---
name: logit-lens
description: Decode intermediate layer predictions using the Logit Lens technique. Use when analyzing what a model predicts at each layer, understanding information flow, or visualizing layer-wise processing.
---

# Logit Lens

Logit Lens decodes intermediate layer activations into vocabulary predictions, revealing what the model "thinks" at each processing step rather than just the final output.

## Concept

Transformer language models build predictions incrementally across layers.
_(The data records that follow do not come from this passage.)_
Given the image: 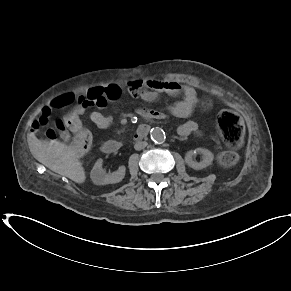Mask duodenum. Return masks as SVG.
Segmentation results:
<instances>
[{"instance_id": "obj_1", "label": "duodenum", "mask_w": 291, "mask_h": 291, "mask_svg": "<svg viewBox=\"0 0 291 291\" xmlns=\"http://www.w3.org/2000/svg\"><path fill=\"white\" fill-rule=\"evenodd\" d=\"M148 132H149L148 126L141 125L138 128L136 134L134 135V140L138 141L143 139L148 134ZM101 148L104 153L112 154L119 151V149L121 148V144L116 140H107L103 142Z\"/></svg>"}]
</instances>
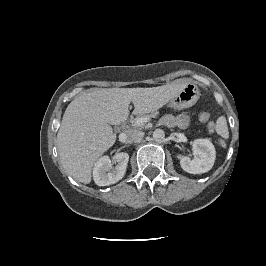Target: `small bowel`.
Masks as SVG:
<instances>
[{"mask_svg": "<svg viewBox=\"0 0 266 266\" xmlns=\"http://www.w3.org/2000/svg\"><path fill=\"white\" fill-rule=\"evenodd\" d=\"M164 123L168 126L186 127L189 123V117L186 114H181L178 116L167 115L164 118Z\"/></svg>", "mask_w": 266, "mask_h": 266, "instance_id": "c3829d8e", "label": "small bowel"}]
</instances>
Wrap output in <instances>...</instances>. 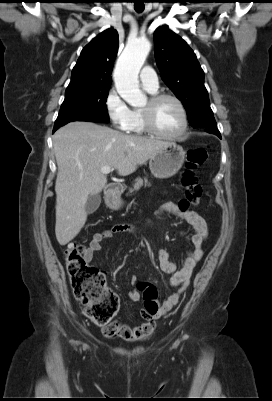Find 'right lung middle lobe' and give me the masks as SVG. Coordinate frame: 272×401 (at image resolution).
Segmentation results:
<instances>
[{
  "label": "right lung middle lobe",
  "mask_w": 272,
  "mask_h": 401,
  "mask_svg": "<svg viewBox=\"0 0 272 401\" xmlns=\"http://www.w3.org/2000/svg\"><path fill=\"white\" fill-rule=\"evenodd\" d=\"M110 85L65 93L54 128L72 121L109 122L106 99Z\"/></svg>",
  "instance_id": "right-lung-middle-lobe-1"
}]
</instances>
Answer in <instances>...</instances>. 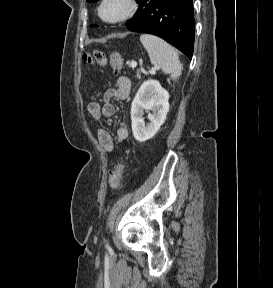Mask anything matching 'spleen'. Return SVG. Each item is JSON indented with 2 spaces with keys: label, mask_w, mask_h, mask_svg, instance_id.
Returning a JSON list of instances; mask_svg holds the SVG:
<instances>
[{
  "label": "spleen",
  "mask_w": 273,
  "mask_h": 288,
  "mask_svg": "<svg viewBox=\"0 0 273 288\" xmlns=\"http://www.w3.org/2000/svg\"><path fill=\"white\" fill-rule=\"evenodd\" d=\"M140 41L147 50L152 64L159 65L164 73L170 74L172 80H176L181 75L182 64L171 45L150 34H142Z\"/></svg>",
  "instance_id": "3e777b00"
}]
</instances>
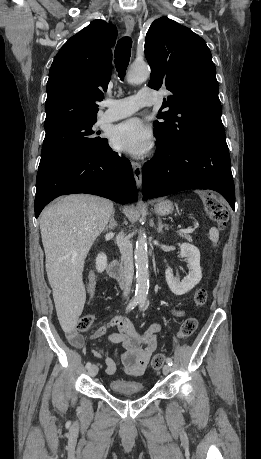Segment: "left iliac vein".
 Listing matches in <instances>:
<instances>
[{
    "mask_svg": "<svg viewBox=\"0 0 261 459\" xmlns=\"http://www.w3.org/2000/svg\"><path fill=\"white\" fill-rule=\"evenodd\" d=\"M162 370H163L164 375H168L171 372V366L168 364H165Z\"/></svg>",
    "mask_w": 261,
    "mask_h": 459,
    "instance_id": "4c4485c4",
    "label": "left iliac vein"
}]
</instances>
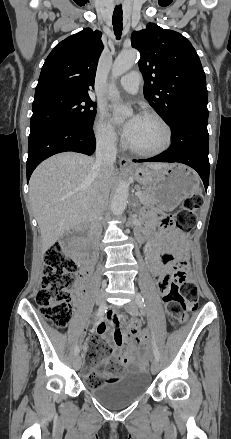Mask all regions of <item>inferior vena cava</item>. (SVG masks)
<instances>
[{
	"instance_id": "602c4592",
	"label": "inferior vena cava",
	"mask_w": 231,
	"mask_h": 439,
	"mask_svg": "<svg viewBox=\"0 0 231 439\" xmlns=\"http://www.w3.org/2000/svg\"><path fill=\"white\" fill-rule=\"evenodd\" d=\"M116 154L117 149L112 138L106 137L97 141L96 160L93 168L98 171L99 180L95 201L90 214L96 238H99L102 230L101 218L110 192L108 177L114 167Z\"/></svg>"
}]
</instances>
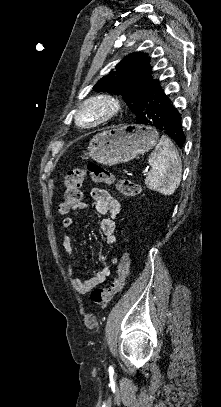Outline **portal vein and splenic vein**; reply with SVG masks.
<instances>
[{
  "label": "portal vein and splenic vein",
  "instance_id": "18ae733b",
  "mask_svg": "<svg viewBox=\"0 0 221 407\" xmlns=\"http://www.w3.org/2000/svg\"><path fill=\"white\" fill-rule=\"evenodd\" d=\"M143 174H144V175L148 174V169H145V170L143 171Z\"/></svg>",
  "mask_w": 221,
  "mask_h": 407
}]
</instances>
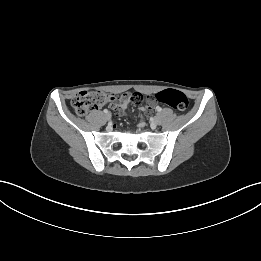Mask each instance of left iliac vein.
I'll return each instance as SVG.
<instances>
[{
  "instance_id": "obj_1",
  "label": "left iliac vein",
  "mask_w": 261,
  "mask_h": 261,
  "mask_svg": "<svg viewBox=\"0 0 261 261\" xmlns=\"http://www.w3.org/2000/svg\"><path fill=\"white\" fill-rule=\"evenodd\" d=\"M152 125H159L160 124V118L158 116H155L153 119H152Z\"/></svg>"
}]
</instances>
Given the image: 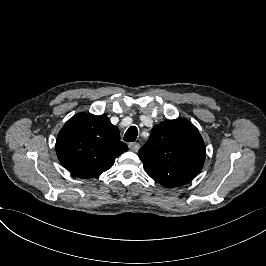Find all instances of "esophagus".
<instances>
[{"label":"esophagus","instance_id":"1","mask_svg":"<svg viewBox=\"0 0 266 266\" xmlns=\"http://www.w3.org/2000/svg\"><path fill=\"white\" fill-rule=\"evenodd\" d=\"M128 147L130 150L137 152L140 148V144L137 142L129 143Z\"/></svg>","mask_w":266,"mask_h":266}]
</instances>
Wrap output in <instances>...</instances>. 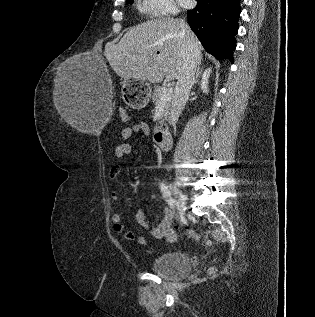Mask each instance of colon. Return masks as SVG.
<instances>
[{
  "instance_id": "5ec220e1",
  "label": "colon",
  "mask_w": 315,
  "mask_h": 317,
  "mask_svg": "<svg viewBox=\"0 0 315 317\" xmlns=\"http://www.w3.org/2000/svg\"><path fill=\"white\" fill-rule=\"evenodd\" d=\"M120 114H121V117H122L123 119H126V118H127V114H126L125 110H121ZM187 235H188L190 238L194 239V240H198V239H199V235H198L195 231H193V230H190V229L187 230ZM176 238H177V232H176V230H172L171 239H172V240H175Z\"/></svg>"
}]
</instances>
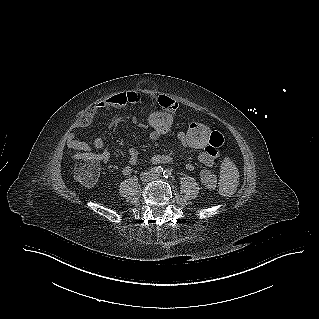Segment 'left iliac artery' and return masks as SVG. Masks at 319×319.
I'll list each match as a JSON object with an SVG mask.
<instances>
[{
    "instance_id": "1",
    "label": "left iliac artery",
    "mask_w": 319,
    "mask_h": 319,
    "mask_svg": "<svg viewBox=\"0 0 319 319\" xmlns=\"http://www.w3.org/2000/svg\"><path fill=\"white\" fill-rule=\"evenodd\" d=\"M171 175H172V173H171V171H170L169 169L164 170L163 176H164L165 178L168 179V178L171 177Z\"/></svg>"
}]
</instances>
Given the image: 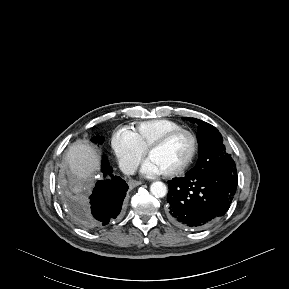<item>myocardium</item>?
Instances as JSON below:
<instances>
[{"label":"myocardium","instance_id":"f54148a6","mask_svg":"<svg viewBox=\"0 0 289 289\" xmlns=\"http://www.w3.org/2000/svg\"><path fill=\"white\" fill-rule=\"evenodd\" d=\"M179 135H187L190 137L191 141H192V150L191 153L189 155V157L187 158V160L178 168L167 172V173H162L164 177H175L178 175L183 174L194 162L197 153H198V149H199V140L198 137L196 136V134L190 130L187 129H177V130H173L167 134H165L164 136H162L161 138H159L158 140H156L153 144H151L149 146V148L146 151V156L149 159V157L151 156V154L159 149H161L162 147H164L165 145H167L171 140H173L175 137L179 136Z\"/></svg>","mask_w":289,"mask_h":289}]
</instances>
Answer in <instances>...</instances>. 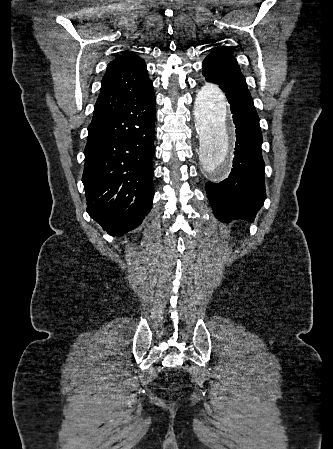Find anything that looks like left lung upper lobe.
Masks as SVG:
<instances>
[{"label":"left lung upper lobe","mask_w":333,"mask_h":449,"mask_svg":"<svg viewBox=\"0 0 333 449\" xmlns=\"http://www.w3.org/2000/svg\"><path fill=\"white\" fill-rule=\"evenodd\" d=\"M216 45L203 61V75L211 74L215 78L239 83L247 87L236 59L224 47Z\"/></svg>","instance_id":"1"}]
</instances>
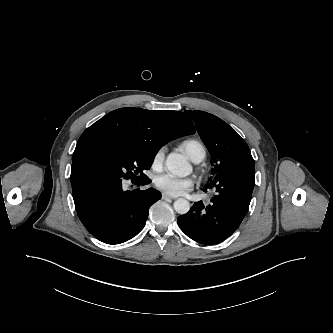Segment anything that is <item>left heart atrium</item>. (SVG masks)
<instances>
[{"label":"left heart atrium","mask_w":333,"mask_h":333,"mask_svg":"<svg viewBox=\"0 0 333 333\" xmlns=\"http://www.w3.org/2000/svg\"><path fill=\"white\" fill-rule=\"evenodd\" d=\"M155 187L163 193L176 197L185 194L193 188L194 182L190 177H176L165 173L154 178Z\"/></svg>","instance_id":"obj_1"}]
</instances>
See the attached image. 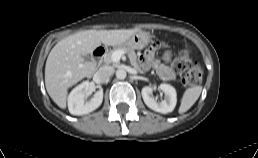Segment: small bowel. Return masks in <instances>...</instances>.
<instances>
[{"label":"small bowel","mask_w":258,"mask_h":158,"mask_svg":"<svg viewBox=\"0 0 258 158\" xmlns=\"http://www.w3.org/2000/svg\"><path fill=\"white\" fill-rule=\"evenodd\" d=\"M142 61L145 64V66L155 69L157 74L162 79L164 80L174 79L175 74L169 65L170 53L168 50H166L163 61H161L155 55V47H151L145 52Z\"/></svg>","instance_id":"c3829d8e"}]
</instances>
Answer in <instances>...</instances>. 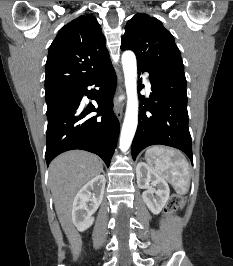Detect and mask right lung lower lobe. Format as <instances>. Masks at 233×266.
I'll return each instance as SVG.
<instances>
[{
  "instance_id": "1",
  "label": "right lung lower lobe",
  "mask_w": 233,
  "mask_h": 266,
  "mask_svg": "<svg viewBox=\"0 0 233 266\" xmlns=\"http://www.w3.org/2000/svg\"><path fill=\"white\" fill-rule=\"evenodd\" d=\"M116 83L110 63L72 93L47 105V165L62 152L81 149L99 155L109 166L120 130L112 110ZM91 85L99 87V90L95 93L89 91L87 87ZM84 95L94 98L98 108L93 105L84 107L81 104ZM91 112L98 114L90 117ZM98 116L102 117L97 119Z\"/></svg>"
}]
</instances>
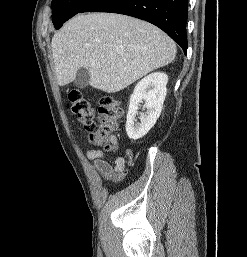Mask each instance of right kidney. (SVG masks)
<instances>
[{
	"label": "right kidney",
	"mask_w": 247,
	"mask_h": 257,
	"mask_svg": "<svg viewBox=\"0 0 247 257\" xmlns=\"http://www.w3.org/2000/svg\"><path fill=\"white\" fill-rule=\"evenodd\" d=\"M167 74L154 72L137 83L130 97L127 113L126 132L130 139L137 140L145 136L159 118L166 97ZM145 101L146 113L141 116V123L134 122L139 103Z\"/></svg>",
	"instance_id": "obj_1"
}]
</instances>
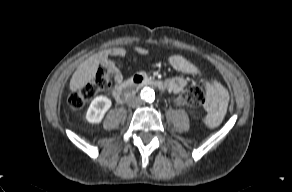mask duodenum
I'll return each mask as SVG.
<instances>
[{"label": "duodenum", "mask_w": 292, "mask_h": 192, "mask_svg": "<svg viewBox=\"0 0 292 192\" xmlns=\"http://www.w3.org/2000/svg\"><path fill=\"white\" fill-rule=\"evenodd\" d=\"M144 86H151L158 89L164 88V84L161 81L151 79L145 75L137 74L133 78L123 82L120 86L116 94L117 101L120 103L124 102Z\"/></svg>", "instance_id": "410a0bca"}]
</instances>
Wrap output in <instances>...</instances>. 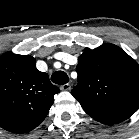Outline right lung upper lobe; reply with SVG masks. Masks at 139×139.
I'll return each mask as SVG.
<instances>
[{"label":"right lung upper lobe","instance_id":"right-lung-upper-lobe-1","mask_svg":"<svg viewBox=\"0 0 139 139\" xmlns=\"http://www.w3.org/2000/svg\"><path fill=\"white\" fill-rule=\"evenodd\" d=\"M60 90L36 60L6 52L0 56V127L13 133H27L47 116Z\"/></svg>","mask_w":139,"mask_h":139}]
</instances>
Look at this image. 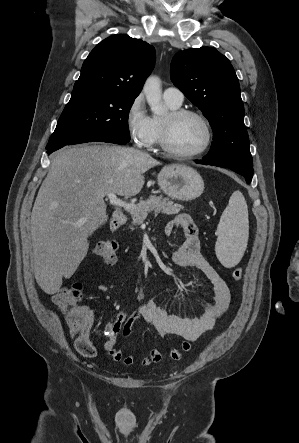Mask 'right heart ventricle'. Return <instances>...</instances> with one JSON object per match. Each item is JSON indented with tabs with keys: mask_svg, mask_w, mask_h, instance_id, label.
Returning a JSON list of instances; mask_svg holds the SVG:
<instances>
[{
	"mask_svg": "<svg viewBox=\"0 0 299 443\" xmlns=\"http://www.w3.org/2000/svg\"><path fill=\"white\" fill-rule=\"evenodd\" d=\"M167 106L170 110H175L180 107V105H174L168 101H166ZM152 124H153V139L148 146V148H154L158 146L159 144V137H160V129H161V119L157 117L152 118Z\"/></svg>",
	"mask_w": 299,
	"mask_h": 443,
	"instance_id": "e07e8e85",
	"label": "right heart ventricle"
}]
</instances>
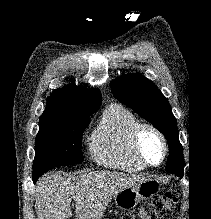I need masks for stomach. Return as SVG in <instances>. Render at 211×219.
Wrapping results in <instances>:
<instances>
[{"mask_svg": "<svg viewBox=\"0 0 211 219\" xmlns=\"http://www.w3.org/2000/svg\"><path fill=\"white\" fill-rule=\"evenodd\" d=\"M159 190L158 181L147 179L138 185L121 190L114 197V205L121 210H130L135 208L140 200L154 196Z\"/></svg>", "mask_w": 211, "mask_h": 219, "instance_id": "stomach-1", "label": "stomach"}]
</instances>
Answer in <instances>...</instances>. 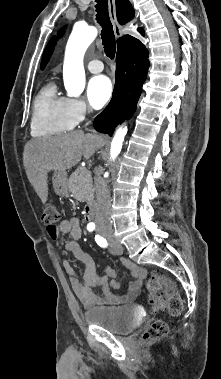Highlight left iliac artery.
I'll use <instances>...</instances> for the list:
<instances>
[{
    "label": "left iliac artery",
    "mask_w": 221,
    "mask_h": 379,
    "mask_svg": "<svg viewBox=\"0 0 221 379\" xmlns=\"http://www.w3.org/2000/svg\"><path fill=\"white\" fill-rule=\"evenodd\" d=\"M95 240L97 242V244L100 246V247H107V241L106 239H104L103 237L99 236V235H96L95 236Z\"/></svg>",
    "instance_id": "left-iliac-artery-1"
}]
</instances>
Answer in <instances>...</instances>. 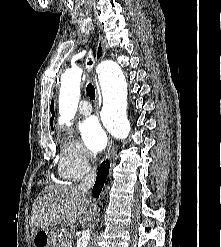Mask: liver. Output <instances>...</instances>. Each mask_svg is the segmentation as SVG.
<instances>
[{
  "label": "liver",
  "mask_w": 221,
  "mask_h": 247,
  "mask_svg": "<svg viewBox=\"0 0 221 247\" xmlns=\"http://www.w3.org/2000/svg\"><path fill=\"white\" fill-rule=\"evenodd\" d=\"M90 205L77 187L49 185L36 198L31 215V235L64 222L73 226Z\"/></svg>",
  "instance_id": "liver-1"
}]
</instances>
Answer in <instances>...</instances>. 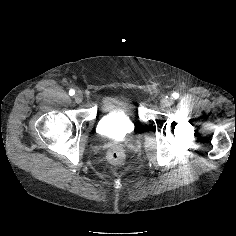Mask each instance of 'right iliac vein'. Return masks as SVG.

By applying the final layer norm and unembedding head to intermediate hidden states, we can see evolving predictions.

## Basic Implementation

```python
from nnsight import LanguageModel
import torch

model = LanguageModel("openai-community/gpt2", device_map="auto", dispatch=True)

prompt = "The Eiffel Tower is in the city of"
layers = model.transformer.h
probs_layers = []

with model.trace(prompt):
    for layer_idx, layer in enumerate(layers):
        # Get layer output, apply final layer norm, then lm_head
        hidden = layer.output[0]
        normed = model.transformer.ln_f(hidden)
        logits = model.lm_head(normed)

        # Convert to probabilities
        probs = torch.nn.functional.softmax(logits, dim=-1).save()
        probs_layers.append(probs)
```

## Extract Top Predictions

```python
# Stack all layer probabilities
all_probs = torch.stack([p.value for p in probs_layers])  # [n_layers, batch, seq, vocab]

# Get top prediction at each layer for final token
final_token_probs = all_probs[:, 0, -1, :]  # [n_layers, vocab]
top_probs, top_tokens = final_token_probs.max(dim=-1)

# Decode predictions
for layer_idx, (prob, token) in enumerate(zip(top_probs, top_tokens)):
    word = model.tokenizer.decode(token.item())
    print(f"Layer {layer_idx}: '{word}' (prob: {prob:.3f})")
```

## Full Sequence Visualization

```python
import numpy as np

# Get predictions for all positions
max_probs, tokens = all_probs[:, 0, :, :].max(dim=-1)  # [n_layers, seq_len]

# Decode to words
words = [[model.tokenizer.decode(t.item()) for t in layer_tokens]
         for layer_tokens in tokens]

# Create visualization matrix
input_tokens = model.tokenizer.encode(prompt)
input_words = [model.tokenizer.decode(t) for t in input_tokens]

print("Position:", input_words)
for layer_idx, layer_words in enumerate(words):
    print(f"Layer {layer_idx:2d}:", layer_words)
```

## Efficient Batched Version

For analyzing multiple prompts or comparing behaviors:

```python
prompts = [
    "The capital of France is",
    "The capital of Germany is",
    "The capital of Japan is"
]

all_results = []

with model.trace() as tracer:
    for prompt in prompts:
        with tracer.invoke(prompt):
            prompt_probs = []
            for layer in model.transformer.h:
                hidden = layer.output[0]
                logits = model.lm_head(model.transformer.ln_f(hidden))
                probs = torch.nn.functional.softmax(logits[:, -1, :], dim=-1).save()
                prompt_probs.append(probs)
            all_results.append(prompt_probs)
```

## Remote Execution for Large Models

```python
from nnsight import CONFIG
CONFIG.set_default_api_key("YOUR_API_KEY")

model = LanguageModel("meta-llama/Llama-3.1-70B")

with model.trace("The meaning of life is", remote=True):
    layer_probs = []
    for layer in model.model.layers:
        hidden = layer.output[0]
        normed = model.model.norm(hidden)
        logits = model.lm_head(normed)
        probs = torch.nn.functional.softmax(logits[:, -1, :], dim=-1).save()
        layer_probs.append(probs)
```

## Interpretation Tips

- **Early layers**: Often predict generic/common tokens
- **Middle layers**: Begin forming task-relevant predictions
- **Late layers**: Converge to final prediction
- **Sudden changes**: May indicate important computation happening at that layer
- **Persistent wrong predictions**: Suggests information not yet integrated

## Visualization with Plotly

```python
import plotly.graph_objects as go

fig = go.Figure(data=go.Heatmap(
    z=max_probs.numpy(),
    x=input_words,
    y=[f"Layer {i}" for i in range(len(layers))],
    colorscale="Blues",
    text=words,
    texttemplate="%{text}",
    textfont={"size": 10},
))

fig.update_layout(
    title="Logit Lens: Layer-wise Predictions",
    xaxis_title="Input Position",
    yaxis_title="Layer"
)
fig.show()
```

## Use Cases

1. **Debugging model behavior**: See where predictions go wrong
2. **Understanding factual recall**: When does the model "know" the answer?
3. **Comparing model architectures**: Different models show different patterns
4. **Identifying critical layers**: Which layers matter most for a task?